>> Start SUPPLIED PASSAGE
Conditional Drawdown at Risk (CDaR_α) — expected drawdown given drawdown is at or beyond DaR_α: CDaR_α = E[D | D ≤ DaR_α] (using the convention that drawdowns are negative). CDaR_α is always at least as deep as DaR_α and captures how bad tail underwater periods are on average.

At α → 1, CDaR approaches MDD. At moderate α (0.90–0.95), CDaR balances depth and frequency of pain — penalizing portfolios that linger moderately underwater, not only those that cliff-dive once.

Sample vs scenario CDaR

Historical CDaR sorts observed drawdowns from a backtest window and averages the worst tail. Scenario CDaR computes drawdown paths on Monte Carlo simulated return paths, then applies the same tail average. Scenario methods need realistic autocorrelation and fat tails; i.i.d. Gaussian daily returns understate CDaR for equity-heavy books.

CDaR optimization: why it is tractable

Minimizing CDaR subject to return or weight constraints looks non-linear because drawdown depends on running peaks. Chekhlov and Uryasev show the problem reformulates as a linear program (LP) or mixed-integer LP when cardinality constraints bind. Practitioners use auxiliary variables for peak value and drawdown at each date; modern solvers (CPLEX, Gurobi, open-source HiGHS) handle thousand-asset instances with monthly rebalancing grids.

Typical objective variants:

Minimize CDaR_α subject to minimum expected return or benchmark tracking error.
Maximize return subject to CDaR_α ≥ −L (tail drawdown budget).
Multi-objective — trade off expected return vs CDaR on an efficient frontier, analogous to mean-variance but with drawdown tails on the risk axis.

CDaR-optimal weights often differ from mean-variance or risk-parity solutions: the optimizer tilts toward assets that recover quickly from underwater episodes, not merely low-volatility names that can still drift down for quarters.

Worked example: Harbor Capital defensive sleeve refactor

Harbor Capital's policy portfolio held 60% global equities and 40% aggregate bonds via ETFs, rebalanced quarterly, with a hard MDD cap of −15% monitored monthly. After 2022, the team added a 95% CDaR budget of −10% on monthly drawdown observations estimated on a ten-year rolling window.
>> End SUPPLIED PASSAGE
>> Start DATA SECTION
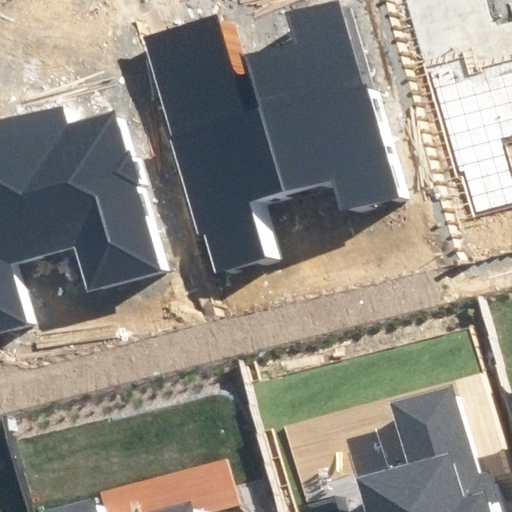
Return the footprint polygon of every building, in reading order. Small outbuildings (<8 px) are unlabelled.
[(340,212),(395,196),(337,1),(285,16),(293,43),(232,61),(219,16),(145,38),(213,270),(263,255),(246,198),(329,174),(340,212)] [(511,65),(471,78),(465,59),(431,69),(473,213),(511,201),(511,180),(500,140),(511,136),(511,65)] [(0,330),(23,324),(5,263),(75,243),(89,288),(154,269),(108,110),(67,122),(63,107),(0,125),(0,330)] [(485,511),(451,388),(389,405),(405,463),(359,476),(368,511),(485,511)] [(94,511),(91,501),(52,511),(193,511),(190,499),(144,511),(94,511)]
>> End DATA SECTION
## [THE EXERCISE]
Copy the stretch of the drawdown passage from "CDaR optimization: why" through "monthly rebalancing grids.". The listing has no connection to the drawdown passage.

## [EXERCISE OUTPUT]
CDaR optimization: why it is tractable

Minimizing CDaR subject to return or weight constraints looks non-linear because drawdown depends on running peaks. Chekhlov and Uryasev show the problem reformulates as a linear program (LP) or mixed-integer LP when cardinality constraints bind. Practitioners use auxiliary variables for peak value and drawdown at each date; modern solvers (CPLEX, Gurobi, open-source HiGHS) handle thousand-asset instances with monthly rebalancing grids.